Les miARN sont liés à l’évolution des cerveaux complexes

« Nous proposons que les miARN soient intimement liés à l’évolution des cerveaux chez les animaux complexes », indique cette étude. Les auteurs n’ont pas voulu discuter de leurs résultats avant leur publication dans une revue à comité de lecture, mais d’autres chercheurs affirment que ces résultats sont fascinants.

« Nous sommes certainement d’accord sur le fait qu’une expansion spectaculaire du répertoire des miARN a pu contribuer au développement du système nerveux complexe », déclarent Joshua Rosenthal du Marine Biological Laboratory de Woods Hole, dans le Massachusetts, et Eli Eisenberg de l’université de Tel Aviv, en Israël. Mais ils pensent que ce n’est peut-être pas le seul mécanisme en cause.

En 2017, une équipe comprenant Rosenthal et Eisenberg a suggéré que la complexité du cerveau des céphalopodes était due à un processus appelé édition de l’ARN. L’édition de l’ARN fait référence aux modifications apportées aux ARN messagers, qui peuvent inclure des altérations des séquences génétiques dans des molécules.

L’édition de l’ARN se produit dans toutes les cellules complexes, mais Rosenthal et Eisenberg ont signalé que les modifications des séquences sont particulièrement courantes chez les céphalopodes. Ils ont proposé que cela permette à des gènes uniques de générer un plus large éventail de protéines différentes, et que c’est ce qui a conduit à une plus grande complexité du cerveau.

L’édition de l’ARN qui un joue un rôle ne peut pas être écartée

L’équipe de Rajewsky n’a trouvé aucune preuve que l’édition de l’ARN est particulièrement importante chez les pieuvres. Cependant, Rosenthal et Eisenberg pensent toujours qu’elle joue un rôle, affirmant que ces deux idées ne s’excluent pas mutuellement.

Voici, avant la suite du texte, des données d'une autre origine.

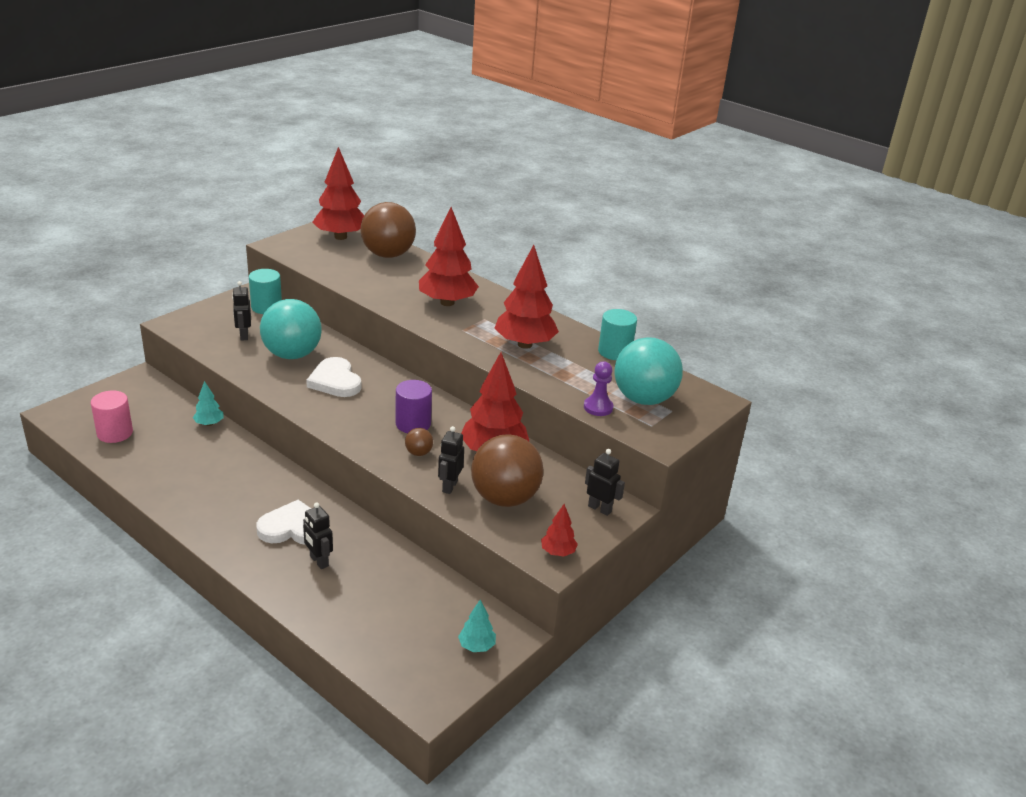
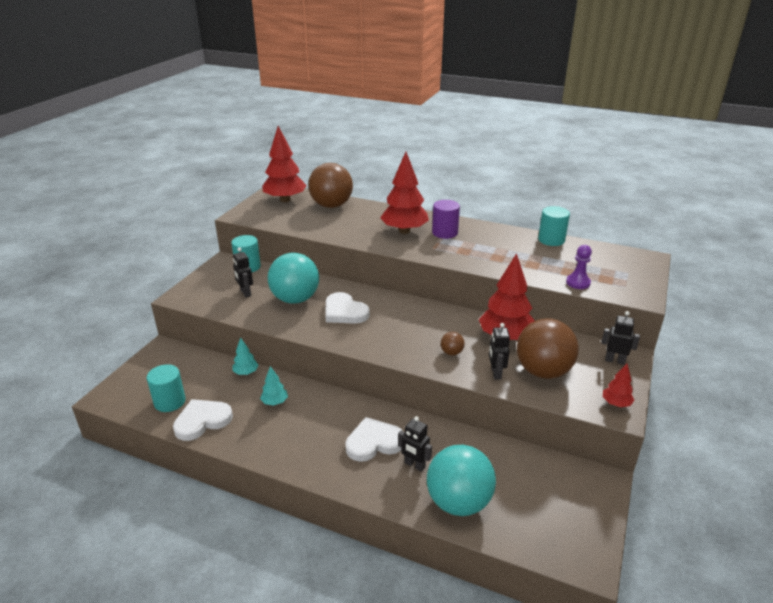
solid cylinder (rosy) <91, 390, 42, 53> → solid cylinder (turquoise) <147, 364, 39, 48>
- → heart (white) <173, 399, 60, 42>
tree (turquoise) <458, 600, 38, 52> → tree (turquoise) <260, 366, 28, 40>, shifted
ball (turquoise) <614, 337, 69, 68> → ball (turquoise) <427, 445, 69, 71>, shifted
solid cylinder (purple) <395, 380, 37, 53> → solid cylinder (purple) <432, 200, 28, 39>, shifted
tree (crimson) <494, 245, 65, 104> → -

L’idée que l’édition de l’ARN joue un rôle ne peut pas être écartée, déclare Clifton Ragsdale de l’Université de Chicago. Il indique que son équipe a trouvé des niveaux beaucoup plus élevés d’édition de l’ARN dans les systèmes nerveux des calmars que dans d’autres tissus, dans des travaux qui doivent encore être publiés.

Cette recherche a été pré-publiée dans bioRxiv.